Por meio de inquérito civil instaurado nesta terça-feira (28/7), a Promotoria de Justiça do Consumidor da Capital vai apurar as falhas registradas nas Linhas 11-Coral, 12-Safira e 13-Jade do transporte ferroviário de São Paulo desde o período de operação assistida pela Companhia Paulista de Trens Metropolitanos (CPTM) e após a assunção definitiva pela empresa Trivia Trens. A investigação também abrangerá a atuação da Agência Reguladora de Transportes do Estado de São Paulo (ARTESP) e da Secretaria de Transportes Metropolitanos na fiscalização da concessão.
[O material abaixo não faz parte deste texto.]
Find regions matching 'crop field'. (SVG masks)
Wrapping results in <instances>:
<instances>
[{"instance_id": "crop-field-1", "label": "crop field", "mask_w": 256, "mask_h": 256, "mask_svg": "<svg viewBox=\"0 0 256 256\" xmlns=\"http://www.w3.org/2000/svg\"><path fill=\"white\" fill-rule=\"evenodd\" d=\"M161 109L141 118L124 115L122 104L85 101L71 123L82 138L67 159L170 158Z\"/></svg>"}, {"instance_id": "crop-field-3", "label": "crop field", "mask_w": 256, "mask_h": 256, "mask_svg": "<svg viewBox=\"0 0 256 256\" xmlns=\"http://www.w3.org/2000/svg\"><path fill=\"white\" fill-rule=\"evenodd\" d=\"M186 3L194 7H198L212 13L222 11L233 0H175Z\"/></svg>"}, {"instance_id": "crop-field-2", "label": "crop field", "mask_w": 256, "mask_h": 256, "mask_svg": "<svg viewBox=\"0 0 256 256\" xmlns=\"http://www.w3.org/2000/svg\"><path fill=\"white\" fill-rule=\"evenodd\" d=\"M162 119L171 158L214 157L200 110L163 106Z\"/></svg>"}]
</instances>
Na portaria de instauração do procedimento, a promotora de Justiça Patrícia Leitão requisitou uma série de informações aos envolvidos. À ARTESP, foram solicitados dados sobre todas as ocorrências registradas nas três linhas desde a operação assistida, eventuais procedimentos fiscalizatórios, sanções aplicadas, o ato que determinou o retorno temporário da operação à CPTM e o histórico de desempenho das linhas desde 2021. Da CPTM, a Promotoria requereu esclarecimentos sobre as falhas, relatórios técnicos, informações sobre as medidas emergenciais adotadas após o apagão de 23 de julho e o plano de ação para o período de retomada da operação. Já a Trivia Trens deverá apresentar relatório detalhado de todas as falhas operacionais desde o início da concessão, informações sobre o princípio de incêndio registrado em 23 de julho, número de reclamações de usuários, medidas de ressarcimento adotadas e comprovação da contratação de seguro de responsabilidade civil. Também foram oficiados o Corpo de Bombeiros, a Companhia de Engenharia de Tráfego (CET) e a Prefeitura de São Paulo para prestarem informações relacionadas aos impactos dos episódios.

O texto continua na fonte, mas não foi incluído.